Hmm, the error message first made me thought "funny, I didn't had that issue yesterday". Thinking twice I have the following idea what is going on:

  • login with username and password is tried
  • it fails
  • login on TTY (interactive terminal) is tried which must fail in pipelines as it is automated and asking for the user to enter the password will lead nowhere.

Double check the login works by verifying username and password in the environment variables (have you set them up on Bitbucket? I forgot to mention that requirement specifically as I thought it's known, but that perhaps was shortsighted. let me know if you need more details regarding environment variables on Bitbucket Pipelines).

If it helps (you need a little bit of setup for it as environment variables are involved, but it should be straight forward), I'm writing and running my pipelines first locally by making use of my pipelines utility. When things are setup I just push them to Bitbucket. This is much more comfortable and allows me to achieve much faster iterations. It's also a nice way to sandbox things, it works directly from the working tree, so does not even need to make commits to get things running. No idea if you've got a Linux or Mac box, don't know about Windows support.
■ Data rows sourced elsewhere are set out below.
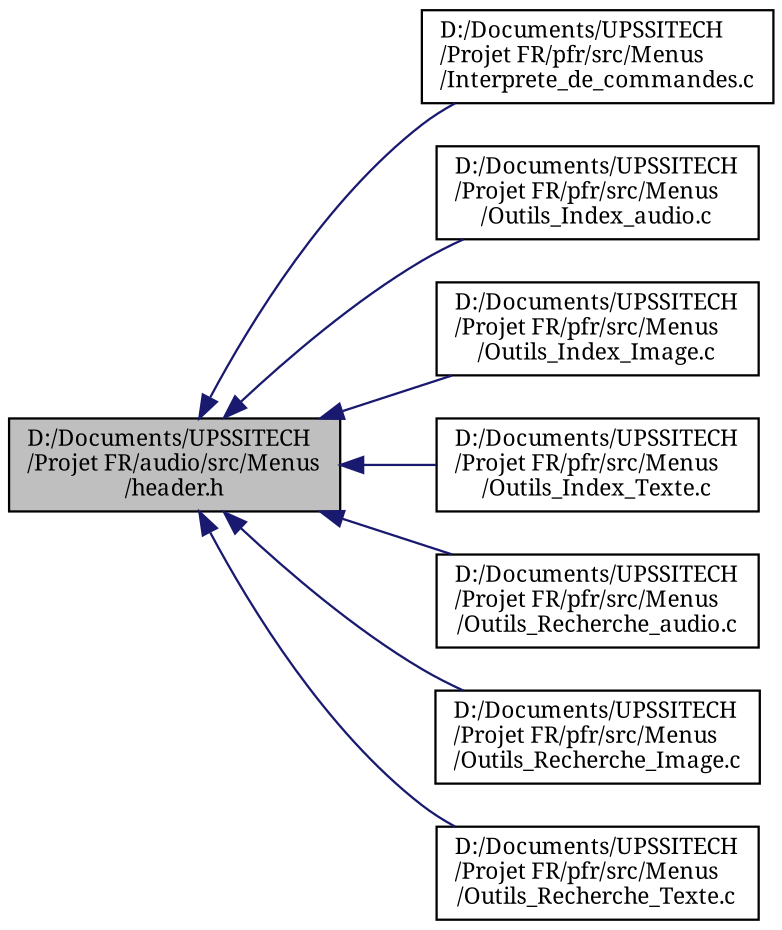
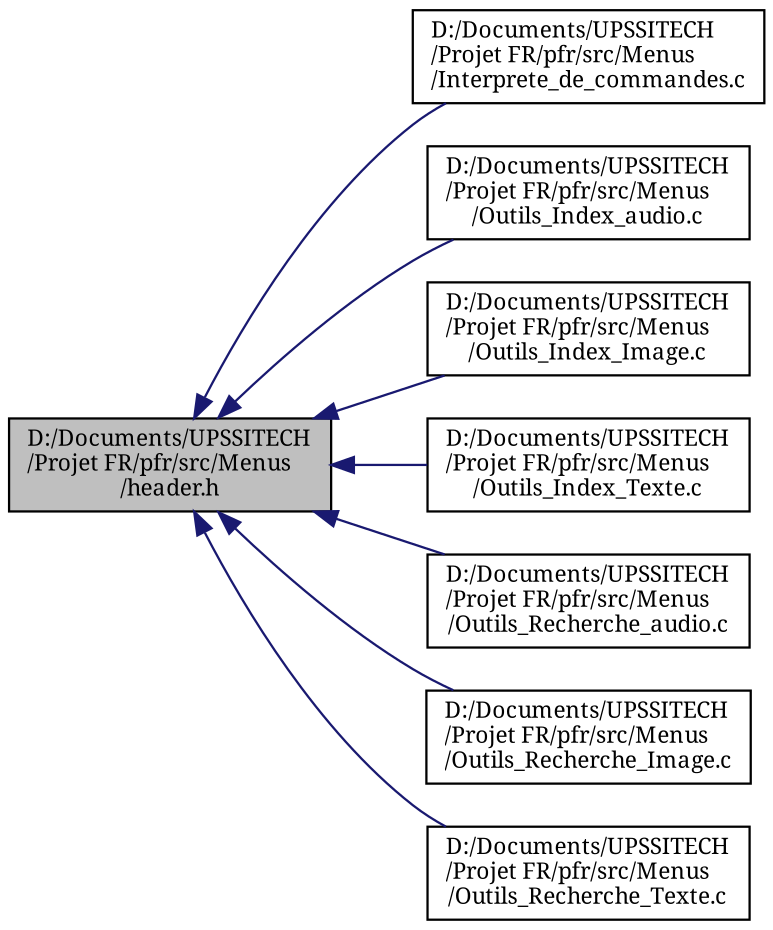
  digraph {
    rankdir=LR
    fontname="Noto Serif"
    node [color=black fillcolor=white fontname="Noto Serif" fontsize=10 shape=record style=filled]
    edge [color=midnightblue dir=back fontname="Noto Serif" fontsize=10 labelfontname=Helvetica labelfontsize=10 style=solid]
-   n1 [fillcolor=grey75 fontcolor=black height=0.2 label="D:/Documents/UPSSITECH\l/Projet FR/audio/src/Menus\l/header.h" width=0.4]
+   n1 [fillcolor=grey75 fontcolor=black height=0.2 label="D:/Documents/UPSSITECH\l/Projet FR/pfr/src/Menus\l/header.h" width=0.4]
    n2 [height=0.2 label="D:/Documents/UPSSITECH\l/Projet FR/pfr/src/Menus\l/Interprete_de_commandes.c" width=0.4]
    n3 [height=0.2 label="D:/Documents/UPSSITECH\l/Projet FR/pfr/src/Menus\l/Outils_Index_audio.c" width=0.4]
    n4 [height=0.2 label="D:/Documents/UPSSITECH\l/Projet FR/pfr/src/Menus\l/Outils_Index_Image.c" width=0.4]
    n5 [height=0.2 label="D:/Documents/UPSSITECH\l/Projet FR/pfr/src/Menus\l/Outils_Index_Texte.c" width=0.4]
    n6 [height=0.2 label="D:/Documents/UPSSITECH\l/Projet FR/pfr/src/Menus\l/Outils_Recherche_audio.c" width=0.4]
    n7 [height=0.2 label="D:/Documents/UPSSITECH\l/Projet FR/pfr/src/Menus\l/Outils_Recherche_Image.c" width=0.4]
    n8 [height=0.2 label="D:/Documents/UPSSITECH\l/Projet FR/pfr/src/Menus\l/Outils_Recherche_Texte.c" width=0.4]
    n1 -> n2
    n1 -> n3
    n1 -> n4
    n1 -> n5
    n1 -> n6
    n1 -> n7
    n1 -> n8
  }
Environment variables can be controlled with `.env` / `.env.dist` files for the pipelines utility. Let me know if it's helpful. And no strings attached. Everything the tool does you can do with docker itself and some shell scripting, it also shows what it does with the `-v` (verbose) switch.

Re-reading your last replies, and looking on my previous: The suggestion to have a dedicated build image still looks okay-ish to me, this is generally a good way with Bitbucket Pipelines. However I get the impression that you have everything already set-up in docker composer so it could be a better option in your project to make the pipelines docker-compose based.

Yesterday or the day before I just left a longer answer with two examples comparing both approaches. This might be insightful in your case as well:

0 votes
Tuan Nguyen Anh October 2, 2020

Hi , I'm not sure about this in pipeline but you can use "artifacts" in a step and use it for the next step.

RLogik October 2, 2020

That's exactly what I want to avoid.